*** Opening of Records to process ***
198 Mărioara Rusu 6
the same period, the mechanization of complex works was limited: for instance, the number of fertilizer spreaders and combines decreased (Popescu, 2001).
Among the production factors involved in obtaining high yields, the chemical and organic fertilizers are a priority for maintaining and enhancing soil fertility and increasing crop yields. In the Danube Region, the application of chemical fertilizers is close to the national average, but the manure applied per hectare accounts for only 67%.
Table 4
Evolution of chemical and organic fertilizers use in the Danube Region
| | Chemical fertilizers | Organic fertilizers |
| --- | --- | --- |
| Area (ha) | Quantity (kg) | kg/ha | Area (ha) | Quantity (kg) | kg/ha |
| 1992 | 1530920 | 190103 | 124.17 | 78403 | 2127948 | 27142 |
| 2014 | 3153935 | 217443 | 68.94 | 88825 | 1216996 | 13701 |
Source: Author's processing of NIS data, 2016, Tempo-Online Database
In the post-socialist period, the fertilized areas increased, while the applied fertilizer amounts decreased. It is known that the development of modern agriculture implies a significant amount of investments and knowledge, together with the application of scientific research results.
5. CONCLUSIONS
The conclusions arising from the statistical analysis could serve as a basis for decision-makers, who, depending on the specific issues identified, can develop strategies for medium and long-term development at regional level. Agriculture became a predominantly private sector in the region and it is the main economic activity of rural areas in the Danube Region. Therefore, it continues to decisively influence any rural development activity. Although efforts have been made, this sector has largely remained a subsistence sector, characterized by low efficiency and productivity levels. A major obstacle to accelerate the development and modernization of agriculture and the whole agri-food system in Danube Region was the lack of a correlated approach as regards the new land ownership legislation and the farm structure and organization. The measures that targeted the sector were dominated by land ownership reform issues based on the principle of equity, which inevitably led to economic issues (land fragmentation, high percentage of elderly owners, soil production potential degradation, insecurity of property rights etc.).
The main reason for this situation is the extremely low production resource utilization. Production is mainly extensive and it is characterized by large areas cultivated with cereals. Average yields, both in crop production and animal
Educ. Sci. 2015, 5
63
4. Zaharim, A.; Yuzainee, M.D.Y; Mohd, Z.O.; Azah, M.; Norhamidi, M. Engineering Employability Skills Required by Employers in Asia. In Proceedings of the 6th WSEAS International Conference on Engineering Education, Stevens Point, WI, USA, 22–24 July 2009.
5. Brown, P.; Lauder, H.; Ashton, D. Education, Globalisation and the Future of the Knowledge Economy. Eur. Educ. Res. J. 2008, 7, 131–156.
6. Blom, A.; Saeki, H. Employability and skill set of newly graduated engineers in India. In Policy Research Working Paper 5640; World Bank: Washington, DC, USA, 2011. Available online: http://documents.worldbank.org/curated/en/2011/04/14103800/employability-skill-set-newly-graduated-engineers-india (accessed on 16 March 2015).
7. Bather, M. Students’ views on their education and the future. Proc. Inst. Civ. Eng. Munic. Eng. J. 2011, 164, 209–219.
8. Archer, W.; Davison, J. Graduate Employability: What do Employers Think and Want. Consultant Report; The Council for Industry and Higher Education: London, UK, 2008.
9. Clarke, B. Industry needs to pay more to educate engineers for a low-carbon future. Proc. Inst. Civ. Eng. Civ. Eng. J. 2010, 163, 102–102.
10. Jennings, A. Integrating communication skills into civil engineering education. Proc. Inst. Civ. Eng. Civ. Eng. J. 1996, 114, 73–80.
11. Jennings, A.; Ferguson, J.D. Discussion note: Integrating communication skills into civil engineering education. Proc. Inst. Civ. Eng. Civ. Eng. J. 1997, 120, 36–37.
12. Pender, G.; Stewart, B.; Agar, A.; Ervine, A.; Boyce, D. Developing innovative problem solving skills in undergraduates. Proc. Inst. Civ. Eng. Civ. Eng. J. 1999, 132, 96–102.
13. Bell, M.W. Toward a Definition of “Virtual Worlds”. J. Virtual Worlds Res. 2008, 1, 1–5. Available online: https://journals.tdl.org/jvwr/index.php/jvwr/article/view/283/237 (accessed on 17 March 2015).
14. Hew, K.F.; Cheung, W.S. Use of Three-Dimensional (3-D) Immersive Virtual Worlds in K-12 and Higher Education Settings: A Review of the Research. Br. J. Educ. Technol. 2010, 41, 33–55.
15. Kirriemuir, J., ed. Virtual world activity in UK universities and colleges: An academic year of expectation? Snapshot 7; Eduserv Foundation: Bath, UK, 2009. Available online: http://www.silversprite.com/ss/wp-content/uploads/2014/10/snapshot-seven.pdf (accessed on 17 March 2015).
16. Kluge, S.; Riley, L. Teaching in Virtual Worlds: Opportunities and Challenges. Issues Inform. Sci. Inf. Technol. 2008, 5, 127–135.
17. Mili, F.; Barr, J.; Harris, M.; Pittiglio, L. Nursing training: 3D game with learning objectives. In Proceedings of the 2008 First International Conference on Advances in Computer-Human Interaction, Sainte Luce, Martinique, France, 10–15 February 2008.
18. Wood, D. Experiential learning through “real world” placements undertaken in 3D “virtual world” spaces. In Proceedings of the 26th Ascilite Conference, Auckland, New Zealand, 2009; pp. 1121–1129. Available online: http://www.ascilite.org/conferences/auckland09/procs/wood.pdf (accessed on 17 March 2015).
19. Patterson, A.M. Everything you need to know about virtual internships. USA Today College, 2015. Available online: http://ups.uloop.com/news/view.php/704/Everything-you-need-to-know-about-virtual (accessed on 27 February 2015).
*** Close of Records to process ***
Quote, with nothing altered, all lines from the start of the entries to the line that carries "the same period, the", inclusive.

198 Mărioara Rusu 6
the same period, the mechanization of complex works was limited: for instance, the number of fertilizer spreaders and combines decreased (Popescu, 2001).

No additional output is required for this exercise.